Most cattle were spring-calving. \ Claire Nash
“A lot of the bull calves would have been slaughtered but people didn’t really eat much meat. If beef was eaten, it was usually the bull calf,” he said.
Prof Costello also highlighted that the upland and lowland grazing landscape of Ireland in the 1600s featured woodland and that areas of land were often qualified by their ability to maintain grazing cattle. “Woods worth six cows’ grazing was a standard measure,” he explained.
The UCC lecturer said that woodlands were maintained with cattle and goat grazing in moderation, but that by the end of the 1700s, increasing livestock numbers and the charcoal industry were putting native forestry under pressure.
He shut down the assumption that the arrival of sheep in the Irish hills cleared woodland. “The sheep came into an already deforested landscape. Cattle and goat numbers had been high before. It was kind of always broken before the sheep monoculture came in,” he said.
However, Prof Costello acknowledged that sheep have had their impact on the hills, especially on the lower vegetation, such as heather, that came in after the woodlands.
He said that from pollen analysis, it is clear that there was less woodland in Ireland by the start of the 1800s.
“Woodland was not recovering from the mid-1800s as livestock numbers were increasing,” he added.
The environmental history lecturer suggested that the grazing patterns and upland farm management of ancient Ireland can offer a “blueprint” for how agriculture might meet sustainability targets today.
“Cattle are more likely to create a diverse upland habitat,” he said. However, he maintained that more research is needed on this, suggesting that “there needs to be a 20-year experiment to really test are they better”.
Upland cattle farming offered a viable living for farm families.
Prof Costello insisted that the correct livestock numbers are crucial to any new upland grazing system which might be developed.

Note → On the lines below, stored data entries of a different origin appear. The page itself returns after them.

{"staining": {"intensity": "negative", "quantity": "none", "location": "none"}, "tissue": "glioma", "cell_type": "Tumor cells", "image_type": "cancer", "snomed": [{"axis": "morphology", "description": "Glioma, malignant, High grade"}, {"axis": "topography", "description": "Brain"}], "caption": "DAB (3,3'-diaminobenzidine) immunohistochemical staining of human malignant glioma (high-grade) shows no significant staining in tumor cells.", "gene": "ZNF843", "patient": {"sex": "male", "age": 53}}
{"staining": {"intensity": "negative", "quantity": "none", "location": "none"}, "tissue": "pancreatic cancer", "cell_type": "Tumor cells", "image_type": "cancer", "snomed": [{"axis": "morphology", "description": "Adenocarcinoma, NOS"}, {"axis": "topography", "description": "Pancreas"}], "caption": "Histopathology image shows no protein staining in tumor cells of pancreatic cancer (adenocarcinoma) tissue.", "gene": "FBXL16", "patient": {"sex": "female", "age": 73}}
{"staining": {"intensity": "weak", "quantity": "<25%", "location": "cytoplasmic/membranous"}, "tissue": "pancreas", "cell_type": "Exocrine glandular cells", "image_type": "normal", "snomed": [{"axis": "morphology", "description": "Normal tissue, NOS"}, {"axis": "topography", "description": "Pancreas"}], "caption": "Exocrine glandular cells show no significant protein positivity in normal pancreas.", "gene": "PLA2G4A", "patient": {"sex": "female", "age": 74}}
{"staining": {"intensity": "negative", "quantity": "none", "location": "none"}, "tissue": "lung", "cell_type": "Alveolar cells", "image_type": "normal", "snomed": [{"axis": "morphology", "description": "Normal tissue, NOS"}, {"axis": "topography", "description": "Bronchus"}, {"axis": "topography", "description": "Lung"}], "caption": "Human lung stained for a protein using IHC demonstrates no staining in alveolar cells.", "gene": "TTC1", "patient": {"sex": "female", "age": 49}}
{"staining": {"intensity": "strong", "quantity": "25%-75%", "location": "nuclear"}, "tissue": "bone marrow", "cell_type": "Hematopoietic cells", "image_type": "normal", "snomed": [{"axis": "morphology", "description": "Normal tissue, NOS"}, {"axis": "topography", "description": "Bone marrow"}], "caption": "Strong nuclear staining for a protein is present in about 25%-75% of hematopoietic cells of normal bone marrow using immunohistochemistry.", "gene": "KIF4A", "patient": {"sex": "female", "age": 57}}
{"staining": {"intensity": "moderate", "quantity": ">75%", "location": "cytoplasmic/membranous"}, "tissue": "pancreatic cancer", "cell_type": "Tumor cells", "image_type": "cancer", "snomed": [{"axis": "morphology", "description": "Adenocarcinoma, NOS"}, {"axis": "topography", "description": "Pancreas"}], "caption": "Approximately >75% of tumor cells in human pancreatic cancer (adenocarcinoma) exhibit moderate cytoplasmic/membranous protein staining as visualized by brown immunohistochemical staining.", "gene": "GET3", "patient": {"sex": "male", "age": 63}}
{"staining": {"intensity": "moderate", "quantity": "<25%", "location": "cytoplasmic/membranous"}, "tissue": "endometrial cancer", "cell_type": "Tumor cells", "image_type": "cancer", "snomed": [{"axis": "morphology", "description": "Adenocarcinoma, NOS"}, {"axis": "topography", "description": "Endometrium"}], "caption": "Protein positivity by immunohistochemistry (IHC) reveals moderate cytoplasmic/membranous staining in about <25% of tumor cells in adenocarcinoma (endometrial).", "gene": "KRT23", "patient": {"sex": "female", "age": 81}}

“The long-term view on livestock numbers is important.
“At what point do livestock numbers increase to where woodland becomes non-viable?” he asked.
He said that Ireland must adopt an emphasis on area-specific and tailored plans for farming, which take into account the opportunities and constraints within a given landscape.
“The presence of trees and cattle is not at odds with upland farming,” he insisted, using examples from the Swiss Alps as a demonstration of how rural communities can be maintained through upland dairying, with forestry plotted within and between farms.
“Cattle farming in the uplands of the past offers a well of knowledge. It’s more about plucking lessons from the past and maybe looking at livestock numbers,” Prof Costello concluded.
Terms of ancient cattle farming
Booleying: a system of farming which stems from the Irish word ‘buaile’, meaning ‘livestock enclosure’ or ‘milking-place in summer pasturage’. It involved farming cattle between two places and was last practised on Achill Island in the 1940s, having died out in the rest of the country over the course of the 1800s.
Doire na Bláiche (Co Kerry): Oakwood of the Buttermilk.
Doirín na nÁiríoch (Co Kerry): little Oakwood of the Herders.